- _Task requirements_
Exactly the lines from the one with "ID-44, owner: Michael" through the last line of the listing must be given again.

- _Available records_
------------------------------------------------------------------------

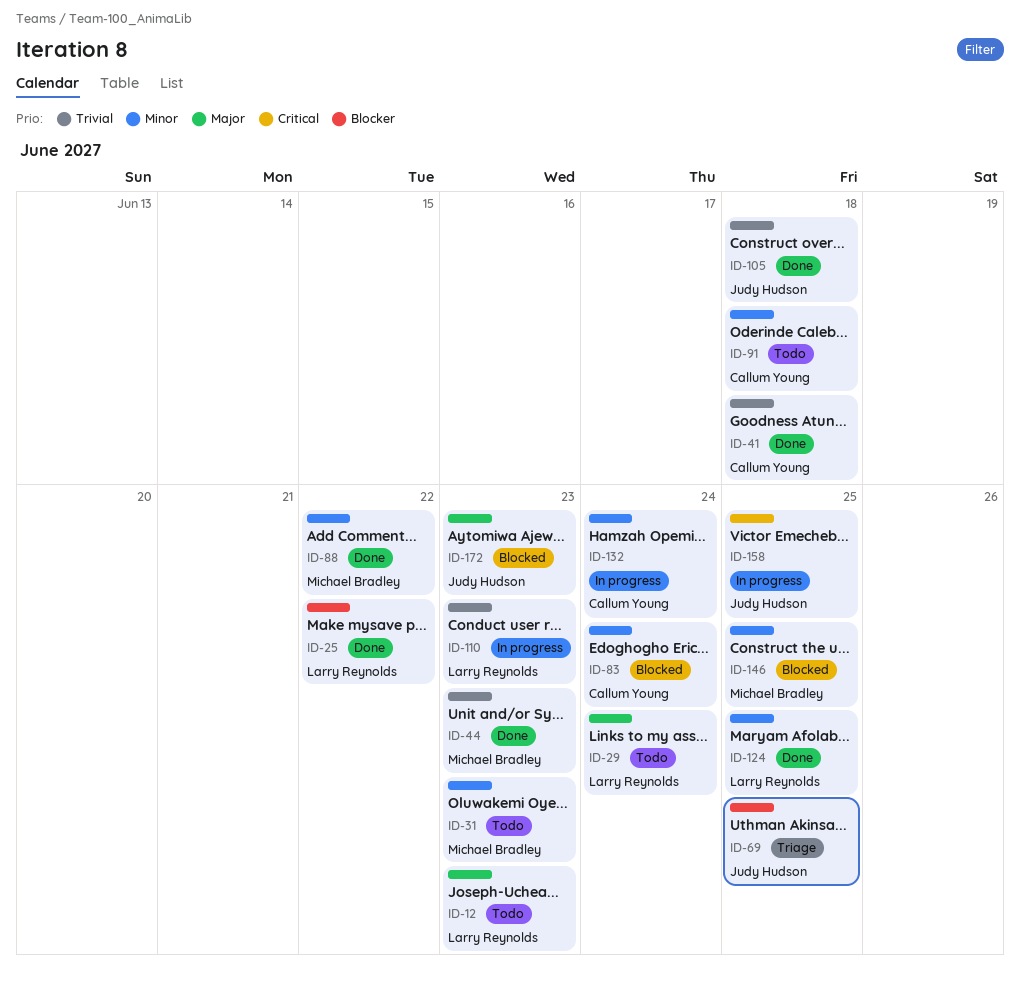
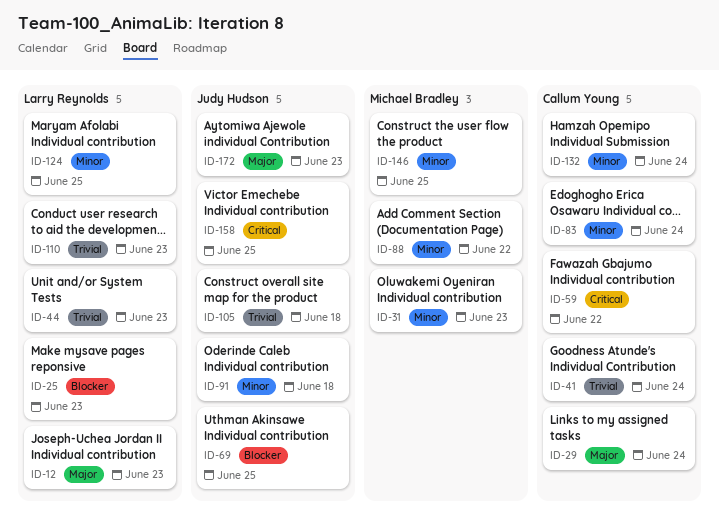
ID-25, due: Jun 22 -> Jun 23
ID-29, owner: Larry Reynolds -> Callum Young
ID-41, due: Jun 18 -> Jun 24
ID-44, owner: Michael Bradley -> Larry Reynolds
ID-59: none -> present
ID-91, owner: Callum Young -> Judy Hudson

------------------------------------------------------------------------

- _Exercise response_
ID-44, owner: Michael Bradley -> Larry Reynolds
ID-59: none -> present
ID-91, owner: Callum Young -> Judy Hudson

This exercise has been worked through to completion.